By Roger Owen
The first anniversary of the Arab revolutions presents a mixed picture, the popular movements largely contained in the Arab East but with considerable success to their credit in Egypt and its two western neighbors, Libya and Tunisia. Even if, as always seems to happen in human history, events have not turned out as well as many people might have hoped. All revolutions have to be institutionalized at some stage. And the on-going attempts to do this via elections to a constituent assembly that will lay down the guidelines for a future, more plural system have already provided significant pointers to what still lies ahead.
To begin with the elections. In both Egypt and Tunisia the electoral laws emerged out of hastily-made decisions without, as far as can be seen, any clear intent to favor one or other of the competing parties. If they did have a discernible purpose, it seems likely that it was to make it difficult for the religious parties to obtain a majority. At least this is how the introduction of the proportional list system was interpreted in Tunis. But in neither case, of course, did it have this effect, making it less likely that these systems will be much amended in the near future, given the fact that both the Muslim Brothers and the Nahda will be very happy to leave things as they are. What will require watching, though, in the run-up to future elections, are possible changes in the rules governing the actual conduct of the elections in terms of the amount of money that can be spent by each candidate, the form of political advertising, the way polling is subject to neutral observers and so on.
What is also clear is that, whatever the system, the elections proved an effective way of sidelining the young people who had made the revolutions in the first place. As it turned out, they lacked the electoral skills to make their presence felt in the new parliaments. Nor was it easy for them to adulterate their own desire for root and branch reform of the old system to meet the short-term demands of electoral politics with its need for simple slogans and instant fixes. For one thing, the creation of new systems of policing, of law, and of education cannot be anything but the work of many decades. For another, there has not been time to do the thinking that such work requires via position papers or, better still, the creation of institutionalized think tanks which do not depend too much on outside support or outside money—unless it come from somewhere else in the Arab world.

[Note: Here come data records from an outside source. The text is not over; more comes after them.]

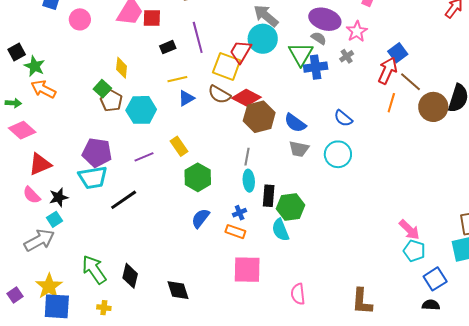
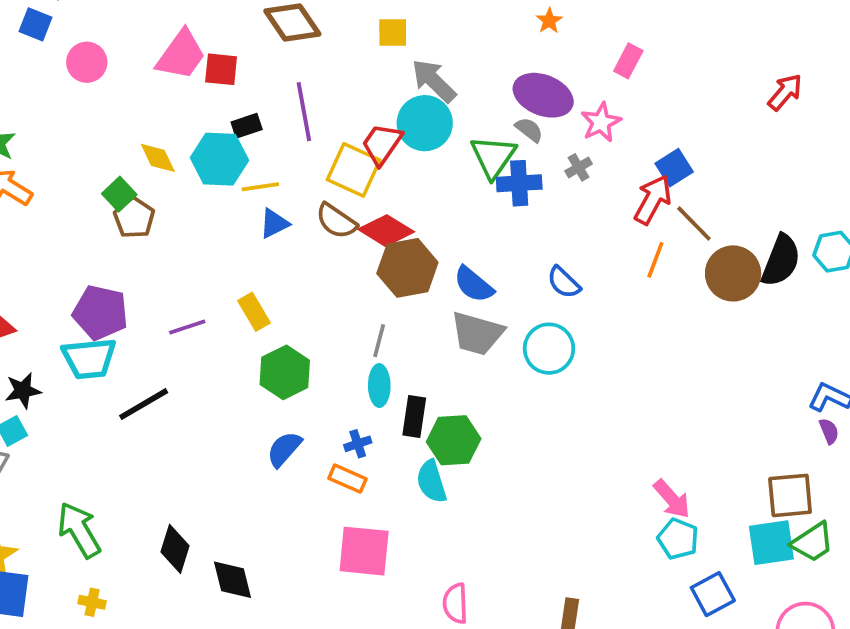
yellow diamond: (122, 68) -> (158, 158), turned -35
cyan hexagon: (141, 110) -> (219, 159), moved
gray trapezoid: (299, 149) -> (477, 333), size x1.4
black diamond: (130, 276) -> (175, 549), moved

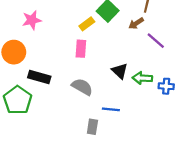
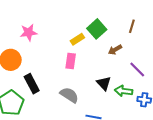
brown arrow: (136, 23) -> (115, 50), moved
purple line: (156, 41) -> (137, 69), moved
black rectangle: (39, 77) -> (32, 84), turned 42

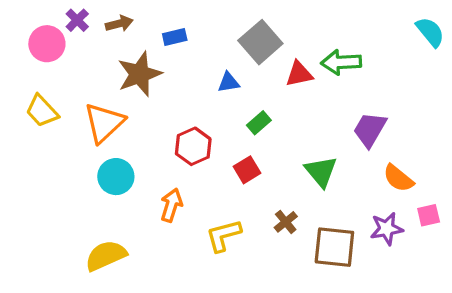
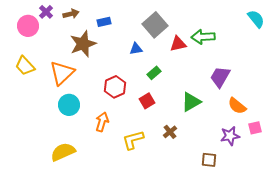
green triangle: (321, 172) -> (191, 102), turned 40
brown square: (334, 247) -> (209, 160), moved, size x0.6

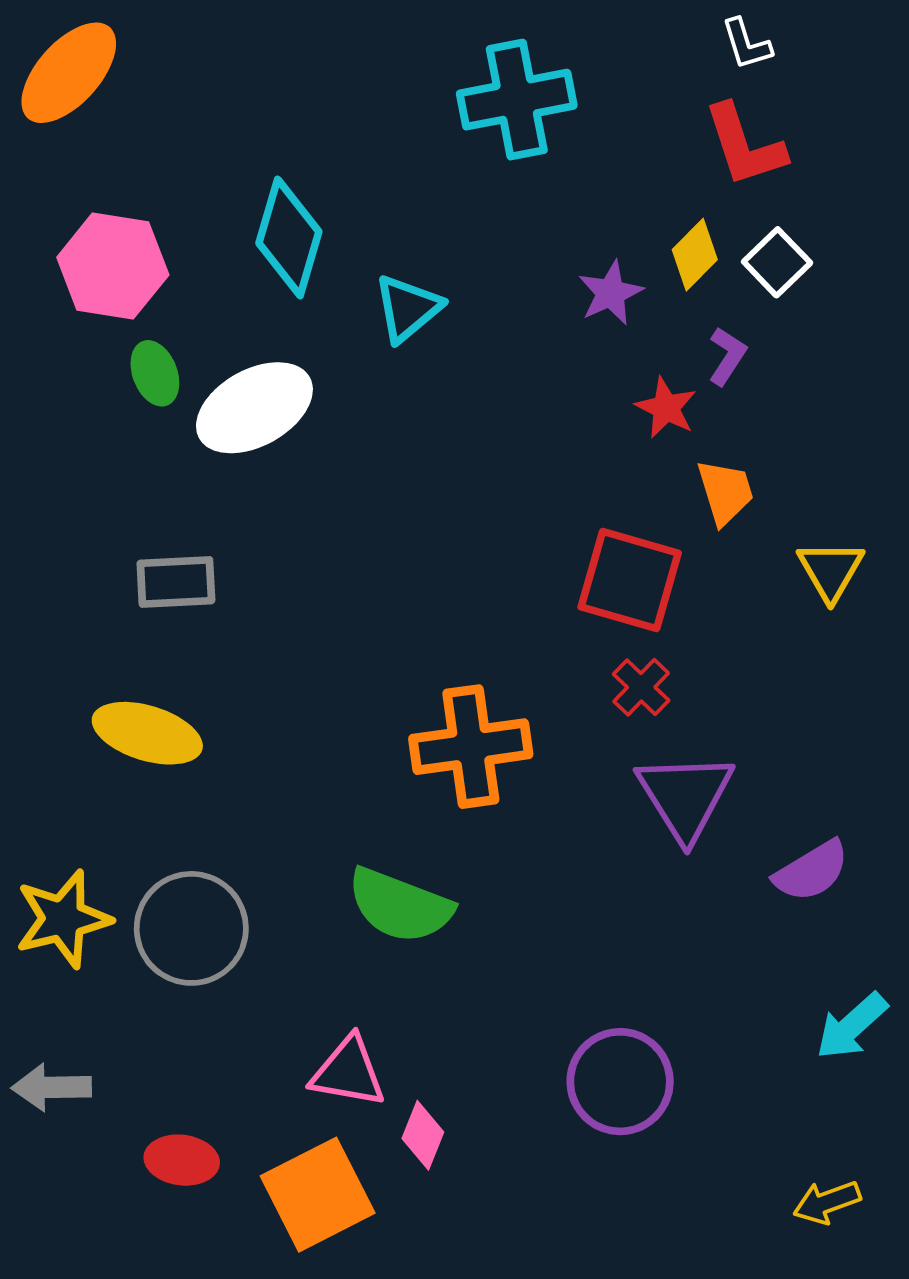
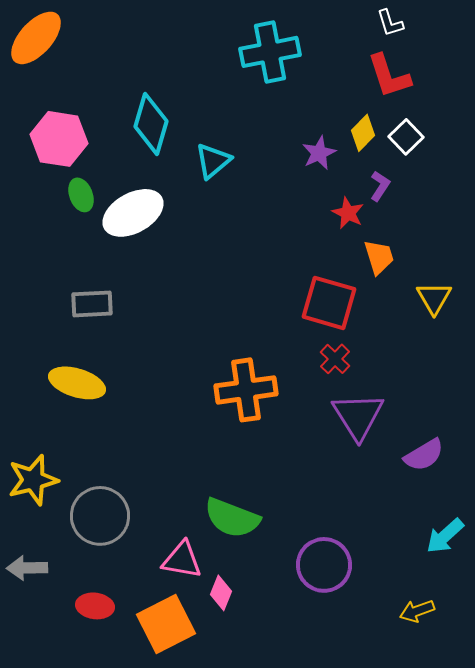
green semicircle: (400, 905) -> (232, 518), moved
gray circle: (191, 928) -> (100, 516), moved
yellow arrow: (827, 1202) -> (417, 611), moved

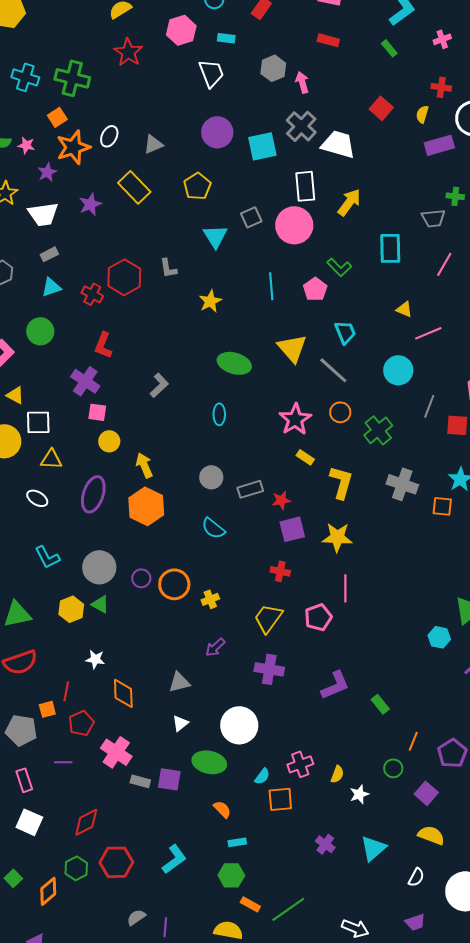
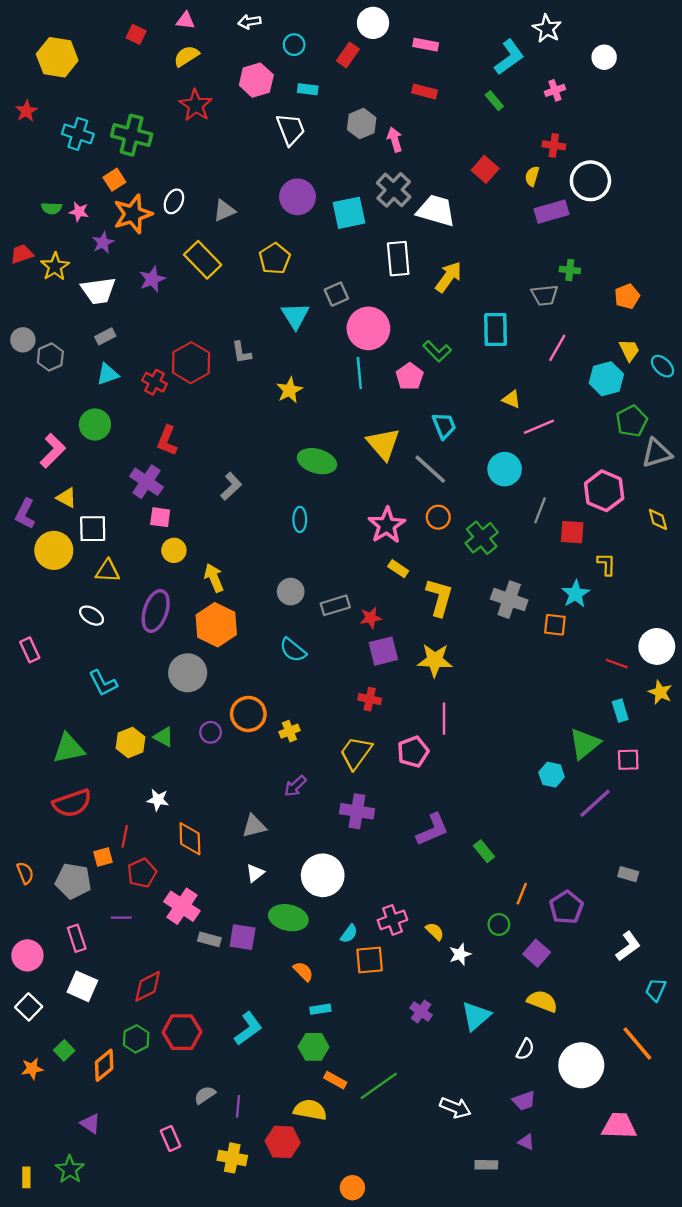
pink circle: (294, 225) -> (368, 328), moved
gray circle: (99, 567) -> (188, 673), moved
purple circle: (141, 578) -> (211, 732), moved
yellow semicircle: (337, 774) -> (435, 931), turned -66

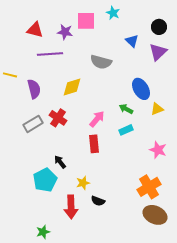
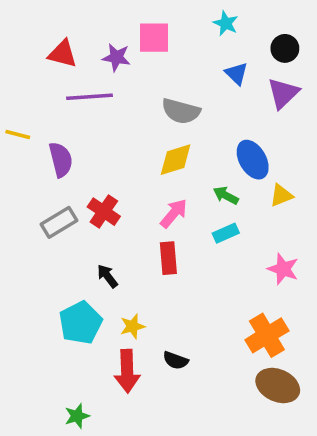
cyan star: (113, 13) -> (226, 23), moved
yellow diamond: (72, 87) -> (176, 160), moved
black arrow: (60, 162) -> (107, 276), moved
yellow star: (83, 183) -> (133, 326), moved

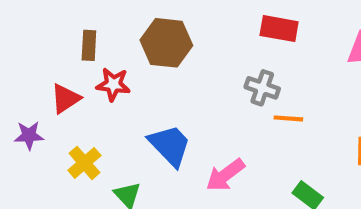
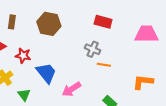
red star: (113, 84) -> (23, 56), moved

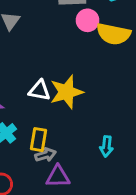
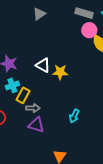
yellow star: (66, 92) -> (60, 72), size x0.7
yellow rectangle: (39, 140) -> (23, 95), moved

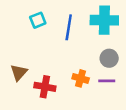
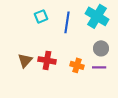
cyan cross: (104, 20) -> (97, 16), turned 30
red cross: (45, 87) -> (47, 60), moved

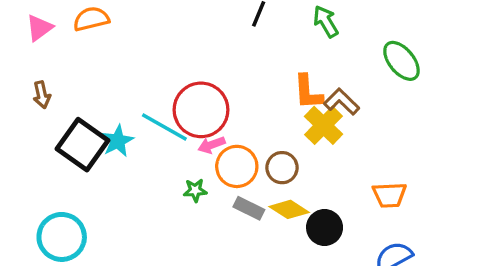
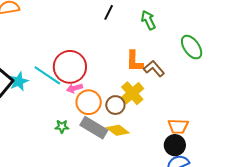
yellow cross: (323, 125) -> (132, 93), moved
green star: (195, 190) -> (62, 126), moved
gray rectangle: (249, 208) -> (94, 128), size x1.5
black circle: (325, 227) -> (175, 145), moved

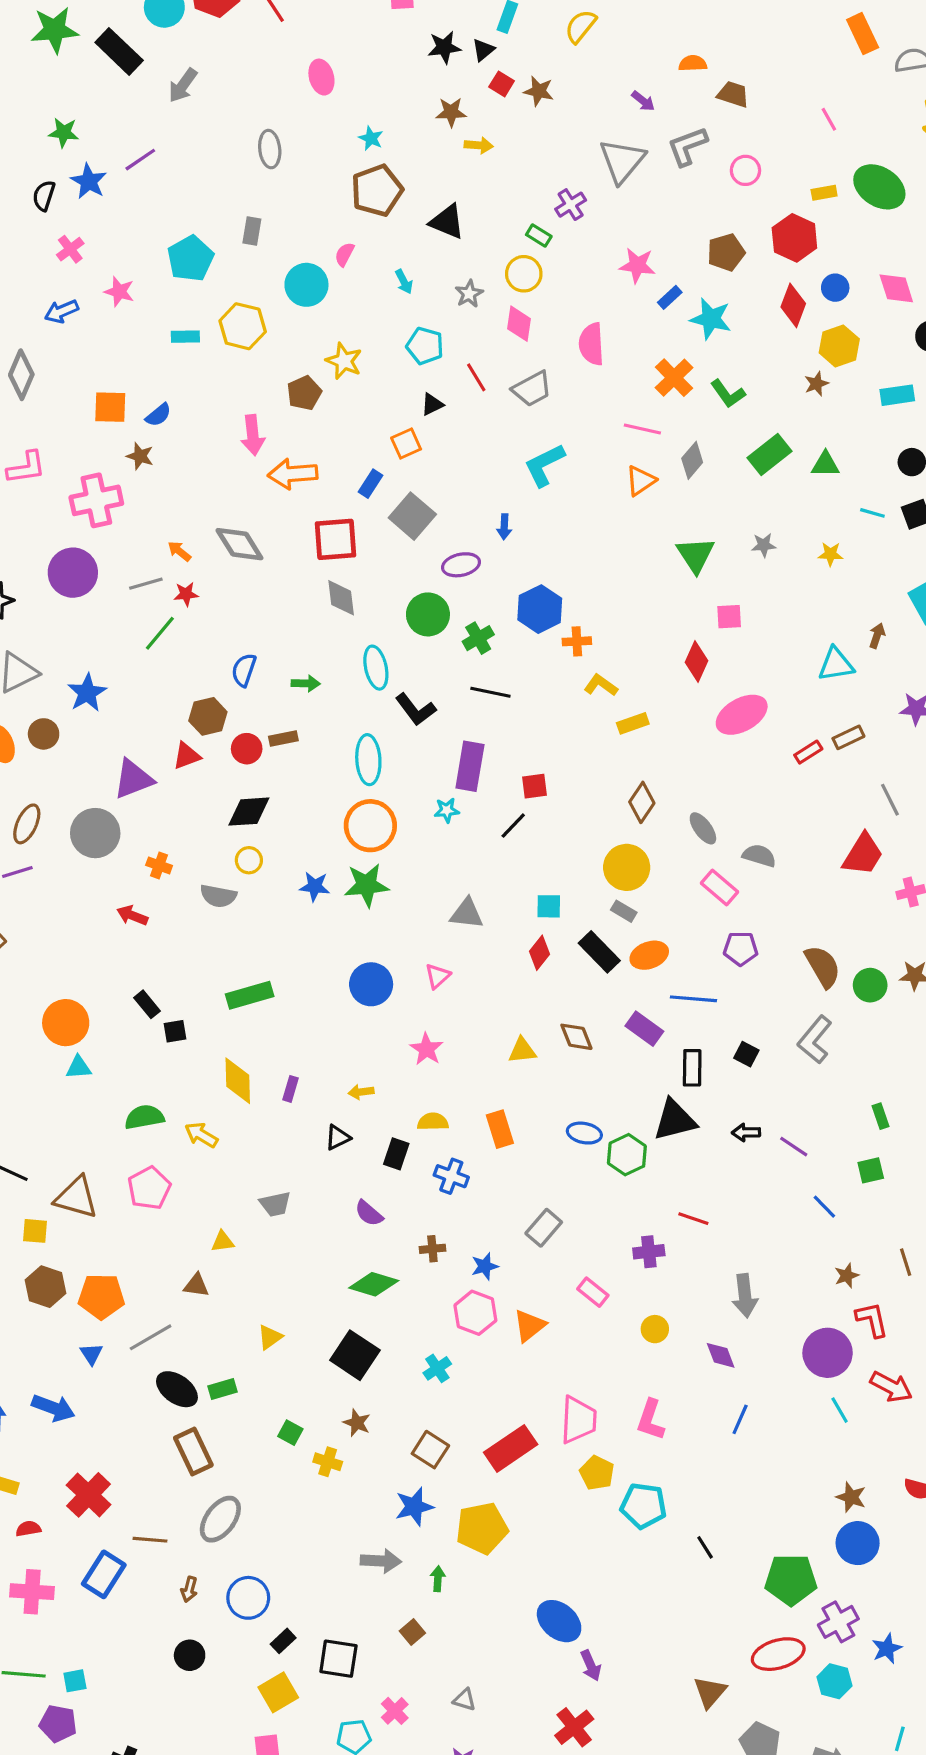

Then there is the economy and the need to address two pressing issues. One is what to do with the vast holdings previously owned by fugitive or imprisoned cronies connected with the old Mubarak and Ben Ali regimes. The second how to create a stable environment that will both encourage private foreign investment and create the confidence among foreign governments and aid agencies that moneys given will be properly used and accounted for by reformed ministries of finance. A tall order indeed.
As for Libya, the first attempt at a draft electoral law to produce a two hundred–member constituent assembly quickly excited a considerable amount of public protest, particularly in Benghazi, on the grounds, first that it has been produced without any public consultation and, secondly, that its winner-take-all rules would encourage voting either along tribal lines or for well-known local notables. Whether this was, indeed, its purpose is difficult to say. But it’s certainly possible to argue that, by making it easier for tribal leaders or rich and prominent citizens to be elected, one aim was to keep members of radical religious groups out. At any rate, a larger point obtains: in the present state of knowledge about the electoral geography of any of the North African states, no one can say for sure what system will actually benefit what social or religious or ideological group the most.
Turning now to where to Egyptian and Tunisian thinking about the constitutional system is concerned, the odds certainly favour the development of a mixed presidential and parliamentary system with considerable debate ahead as to the powers of the president concerning his right (or not) to choose the leader of the government from a member of a new assembly, as well as to be able to dissolve that assembly itself. In Egypt, where these points are of singular importance to both the Army and the Muslim Brothers, it may be that presidential powers will end up by being larger than they will in Tunisia, as a way of protecting the military from too much parliamentary oversight. Tunisians, on the other hand, having suffered so obviously from the powerful pretensions of a Ben Ali, can be expected to opt for a relatively weak presidency, and with extra legal protection against any future presidential abuse of human rights coming from the courts.
We can also say that people in the other Arab states will be watching this experiment in new systems of government very closely indeed. The notion that revolutions are inevitably followed by popular elections for new governments and new constitutional arrangements is a heady and exciting one. But they, equally inevitably, take one into uncharted and sometimes dangerous waters. There are parliaments to be managed, and new forms of economic relationships between government and particular popular constituencies to be developed following the demise of the old social contract guaranteeing jobs and education and health care for all. And much of this will involve political skills, including the ability to build coalitions, and to create new institutions, which have been rarely practiced in last decades of despotic presidents for life.
Let us hope that, by and large, the Tunisians, the Egyptians, and, soon, the Libyans can manage all this well enough to become models for the rest of the Arab world. For only then will we be able to talk of what Jon Alterman calls an Arab “decade” in which the popular revolutions produce a stable structure of popular government the envy of other parts of the Afro-Asian world.